Er selbst hatte noch Riesenglück im Unglück, dass er den Horror-Crash überhaupt überlebte – allerdings mit schwersten Verletzungen: Beide Beine und das Schlüsselbein gebrochen, zertrümmerte Kniescheiben und weitere komplizierte Frakturen. Er musste ein halbes Jahr pausieren, bevor er wieder in ein Rennauto steigen konnte und 1976 nochmals ins Porsche-Werksteam zurückkehrte.

Der klassische Sportwagen war sowieso immer seine Parade-Disziplin, hier konnte er sein ganzes Können voll entfalten und musste sich nicht wie in der Formel 1 mit schlechtem Material herumschlagen.

Nach fast 20 Jahren Profi-Rennsport hatte Rolf eigentlich für immer ausgesorgt, weil er stets sparsam war und sein Geld gewinnbringend anlegte. Gegen gute Gagen startete er nur noch da, wo alles passte – das waren für ihn hauptsächlich gut betuchte Porsche-Teams in den USA.

Den Status «Rennfahrer auf Abruf» hatte er selbst gewählt, weil er sich den permanenten Rennstress nicht mehr antun wollte. Dafür genoss er mit seiner Frau Marlene umso mehr sein Domizil im vornehmen Kölner Stadtteil Hahnwald.

Ende des Jahres wollte Rolf seinen Rücktritt vom Rennsport bekanntgeben. «Dann bin isch 40, dat iss ne jute Zeitpunkt», sagte er noch wenige Wochen vor seinem Tod in vertrauter Runde. Nein, Sorgen musste man sich um Rolf wirklich keine machen.

Und dann kam dieser verhängnisvolle 24. April 1983 in Riverside – das Rennfahrerglück war plötzlich aufgebraucht, seine Schutzengel konnten beim vierten großen Crash nichts mehr für ihn tun.
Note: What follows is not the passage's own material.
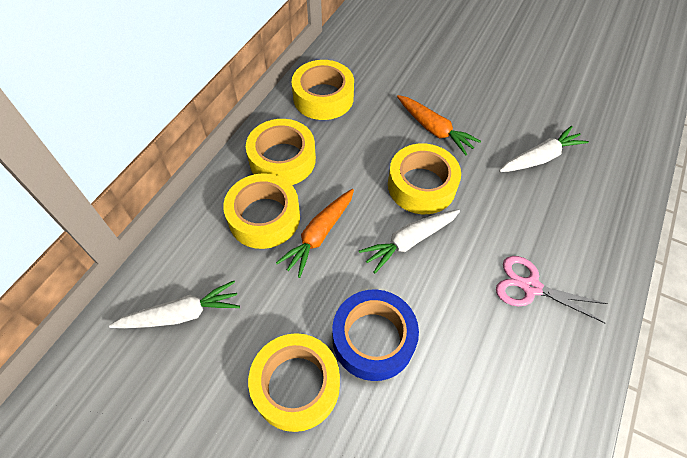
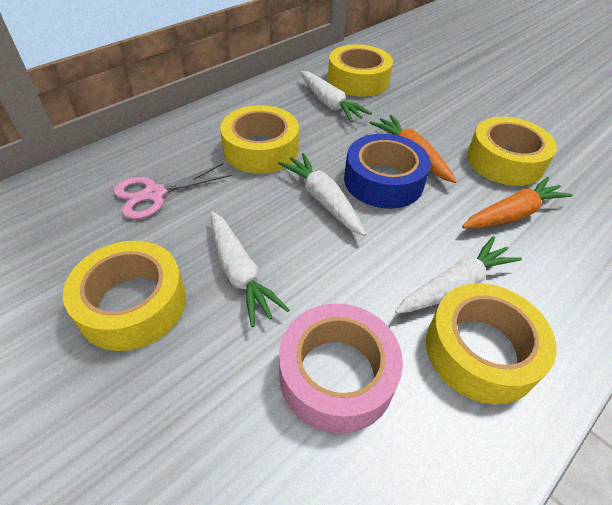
pink tape: none = 0 -> [279,303,403,434] = 1
white carrot: [109,281,240,328] [359,210,460,273] [499,126,589,172] = 3 -> [211,212,290,327] [278,153,366,236] [300,71,372,123] [395,236,522,314] = 4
Als Kölns schnellster Sohn der Neuzeit am 3. Mai 1983 auf «Melaten» beigesetzt wurde, überfluteten über 2.000 Trauergäste den berühmten Friedhof an der Aachener Straße. Von seinen Rennsport-Kollegen fehlte kaum einer, Porsches ehemaliger Rennleiter Huschke von Hanstein hielt eine ergreifende Grabrede. Noch heute gilt das Familiengrab als Pilgerstätte für Fans aus aller Welt.